Jacques Parizeau reproche à Pauline Marois sa démarche souverainiste «trop incertaine», des affronts à la liberté d'expression au PQ et des erreurs qui ont mené à un «gâchis».

Dans une lettre cinglante publiée ce matin dans Le Devoir, l'ancien premier ministre réplique aux 12 «jeunes» députés du Parti québécois qui lui demandaient de leur laisser la place et de leur faire confiance pour défendre la cause souverainiste.

«Après tout ce gâchis», au sujet du projet de loi 204 sur le projet d'amphithéâtre à Québec, «vous venez me demander, au fond, de me taire! Comment pouvez-vous croire un instant que je pourrais obtempérer? Je n'interviens pas souvent; en fait, de moins en moins souvent. Je n'abuse pas de mon droit de parole, mais j'y tiens. Il n'y a quant au droit de parole ni âgisme ni "jeunisme". Nous sommes tous des citoyens», écrit-il.

Il ne manque pas de souligner que le concept de «jeunes députés» est «assez élastique». «Certains d'entre vous ont dépassé la quarantaine ou sont sur le point de l'atteindre. À quarante ans, René Lévesque nationalisait les compagnies d'électricité et si, à cet âge, après avoir travaillé avec trois premiers ministres successifs, on m'avait défini comme le "jeune" président de l'exécutif national du Parti québécois, j'aurais mordu. Quarante ans, c'est la force de l'âge, disait-on alors.» Il leur reproche d'«abuser vraiment (...) des poncifs de la rectitude politique» dans leur lettre.

Surtout, Jacques Parizeau écorche Pauline Marois sans toutefois la nommer. «Au coeur» de la crise qui se secoue le PQ se trouvent les limites imposées à la liberté de parole, croit-il.
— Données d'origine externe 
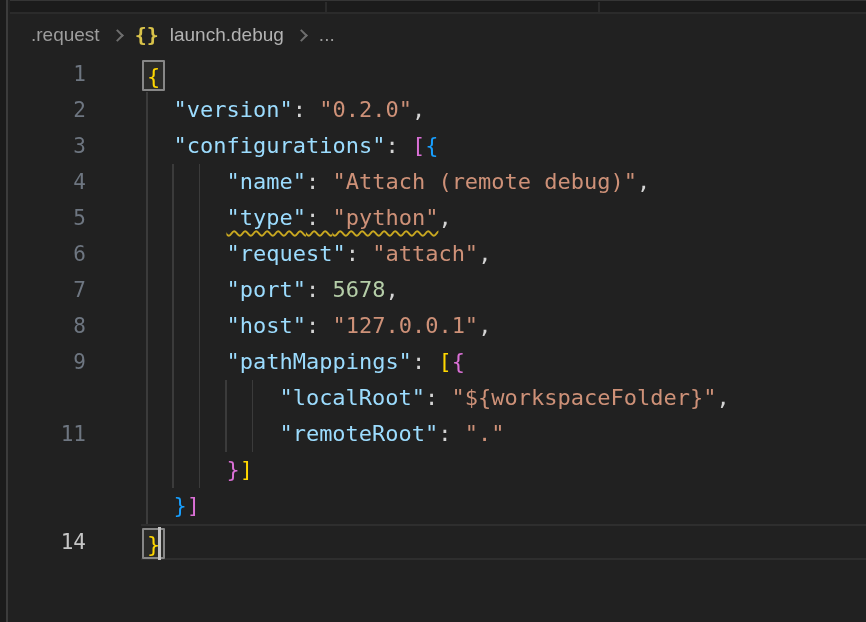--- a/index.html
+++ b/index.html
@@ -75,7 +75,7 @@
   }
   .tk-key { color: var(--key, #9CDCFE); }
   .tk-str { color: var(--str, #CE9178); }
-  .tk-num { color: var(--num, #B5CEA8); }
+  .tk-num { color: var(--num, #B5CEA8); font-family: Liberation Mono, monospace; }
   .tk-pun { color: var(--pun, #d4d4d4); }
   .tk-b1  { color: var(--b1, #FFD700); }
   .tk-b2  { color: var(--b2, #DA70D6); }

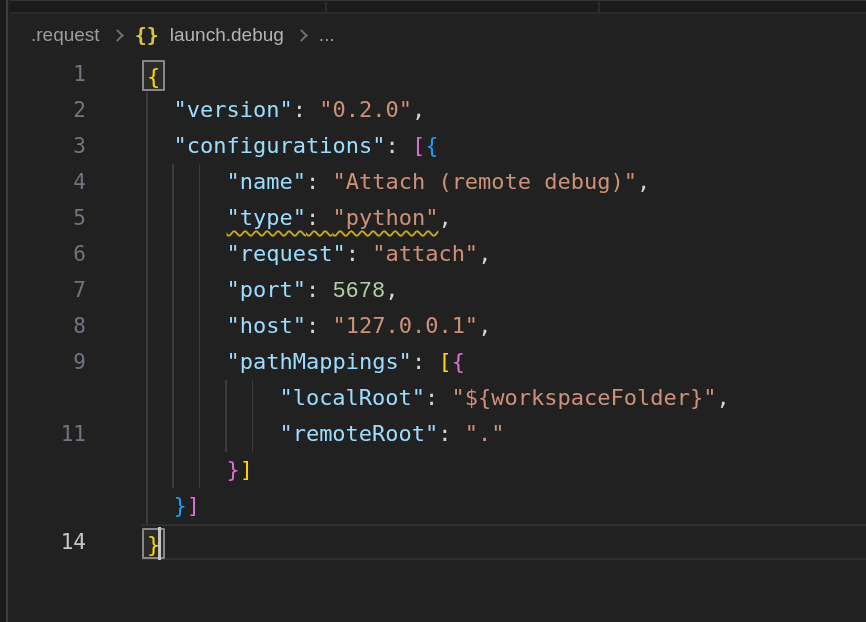--- a/index.html
+++ b/index.html
@@ -177,6 +177,7 @@
         <span class="code" style="left: 216.44px;"><span class="tk-key">"pathMappings"</span><span class="tk-pun">: </span><span class="tk-b1">[</span><span class="tk-b2">{</span></span>
       </div>
       <div class="row">
+        <span class="lineno">10</span>
         <div class="guide" style="left: 136px;"></div>
         <div class="guide" style="left: 162.48px;"></div>
         <div class="guide" style="left: 188.96px;"></div>

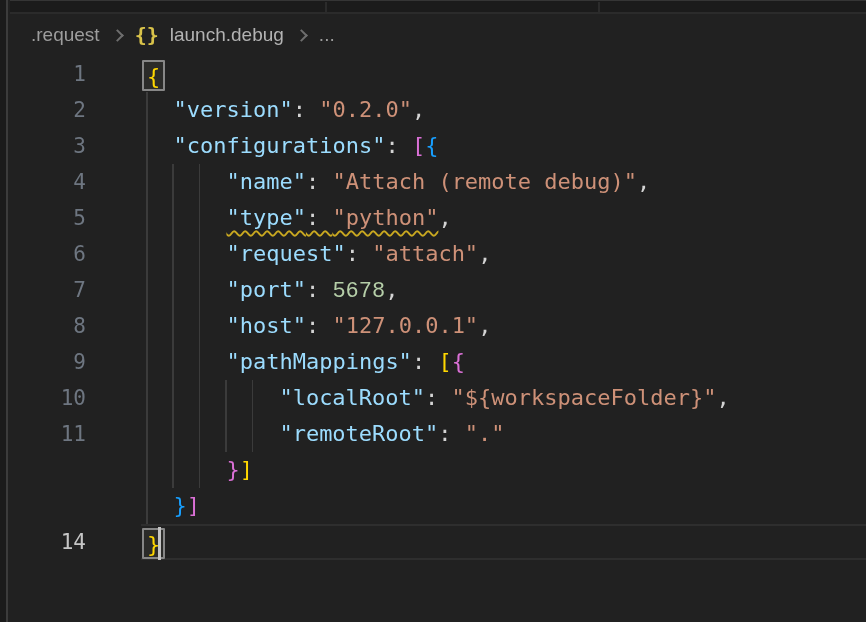--- a/index.html
+++ b/index.html
@@ -186,15 +186,6 @@
         <span class="code" style="left: 269.4px;"><span class="tk-key">"localRoot"</span><span class="tk-pun">: </span><span class="tk-str">"${workspaceFolder}"</span><span class="tk-pun">,</span></span>
       </div>
       <div class="row">
-        <span class="lineno">11</span>
-        <div class="guide" style="left: 136px;"></div>
-        <div class="guide" style="left: 162.48px;"></div>
-        <div class="guide" style="left: 188.96px;"></div>
-        <div class="guide" style="left: 215.44px;"></div>
-        <div class="guide" style="left: 241.92px;"></div>
-        <span class="code" style="left: 269.4px;"><span class="tk-key">"remoteRoot"</span><span class="tk-pun">: </span><span class="tk-str">"."</span></span>
-      </div>
-      <div class="row">
         <div class="guide" style="left: 136px;"></div>
         <div class="guide" style="left: 162.48px;"></div>
         <div class="guide" style="left: 188.96px;"></div>

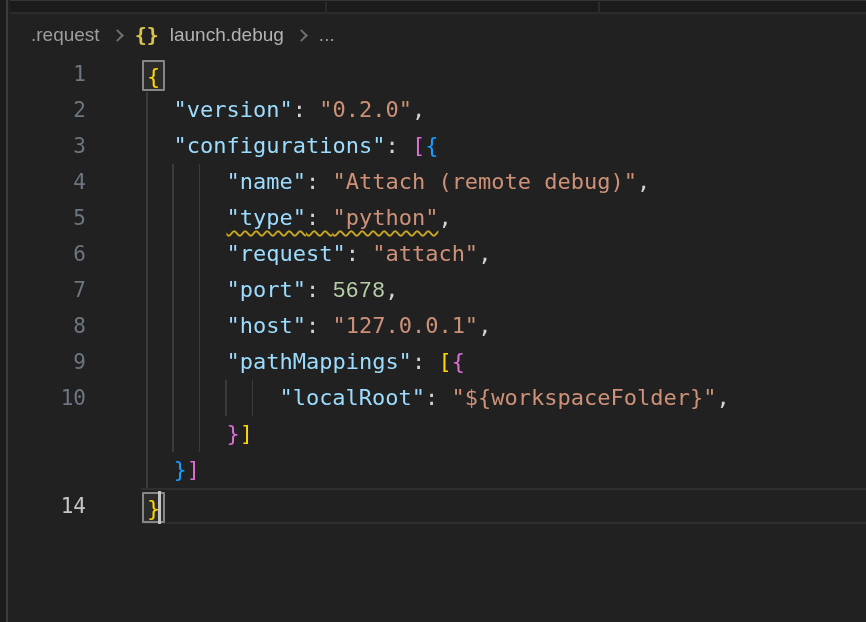--- a/index.html
+++ b/index.html
@@ -192,6 +192,7 @@
         <span class="code" style="left: 216.44px;"><span class="tk-b2">}</span><span class="tk-b1">]</span></span>
       </div>
       <div class="row">
+        <span class="lineno">13</span>
         <div class="guide" style="left: 136px;"></div>
         <span class="code" style="left: 163.48px;"><span class="tk-b3">}</span><span class="tk-b2">]</span></span>
       </div>

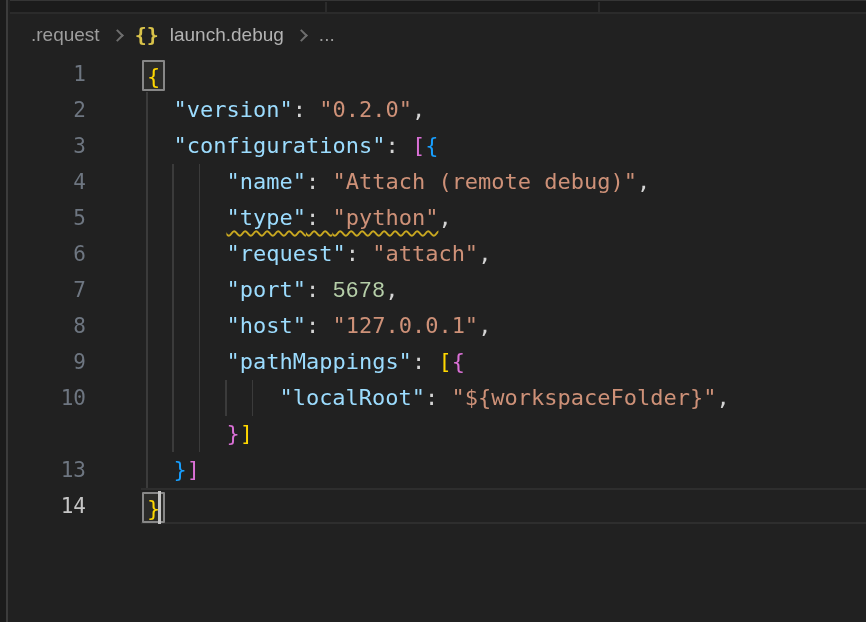--- a/index.html
+++ b/index.html
@@ -58,7 +58,7 @@
     font-family:"DejaVu Sans Mono", monospace; font-size:21px;
     color: var(--lineno, #6e7681);
   }
-  .row.active .lineno { color: var(--lineno-active, #c6c6c6); }
+  .row.active .lineno { color: var(--lineno-active, #c6c6c6); text-align: center; }
   .row.active::before, .row.active::after {
     content:""; position:absolute; left:131px; right:0; height:2px;
     background:#2e2e2e; z-index:0;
Il rappelle les embûches rencontrées par son épouse, Lisette Lapointe, qui a claqué la porte du PQ la semaine dernière, pour amender l'article 1 du programme péquiste. «J'étais moi aussi persuadé que l'article 1 était beaucoup trop faible, l'objectif trop dilué, la démarche trop incertaine et, d'autre part, la liberté de parole, de discuter, de voter qui avait si longtemps été la réalité de mon parti me semblait bien malmenée», affirme-t-il.

M. Parizeau critique Pauline Marois pour avoir «ordonné à tous les députés du Parti québécois de voter en faveur» du projet de loi 204  alors que plusieurs d'entre eux éprouvaient de sérieux problèmes de conscience face aux dispositions de ce texte». Il souligne des erreurs commises par le PQ dans ce dossier. Rappelons que la députée Agnès Maltais a déposé le projet de loi qui vise à blinder l'entente conclu de gré à gré entre la Ville de Québec et Quebecor sur la gestion du futur amphithéâtre. Le projet de loi n'a pu être adopté au cours de la session qui a pris fin vendredi dernier en raison du veto et de l'obstruction systématique qu'entendait exercer le député de Québec solidaire Amir Khadir. «Derrière cette incroyable comédie politique s'est joué le drame de ceux qui refusaient d'être muselés et d'avoir à trahir leurs principes; ils réclamaient leur liberté de parole», souligne M. Parizeau. En plus de Mme Lapointe, trois autres députés péquistes ont démissionné la semaine dernière, mais pas seulement en raison du projet de loi 204.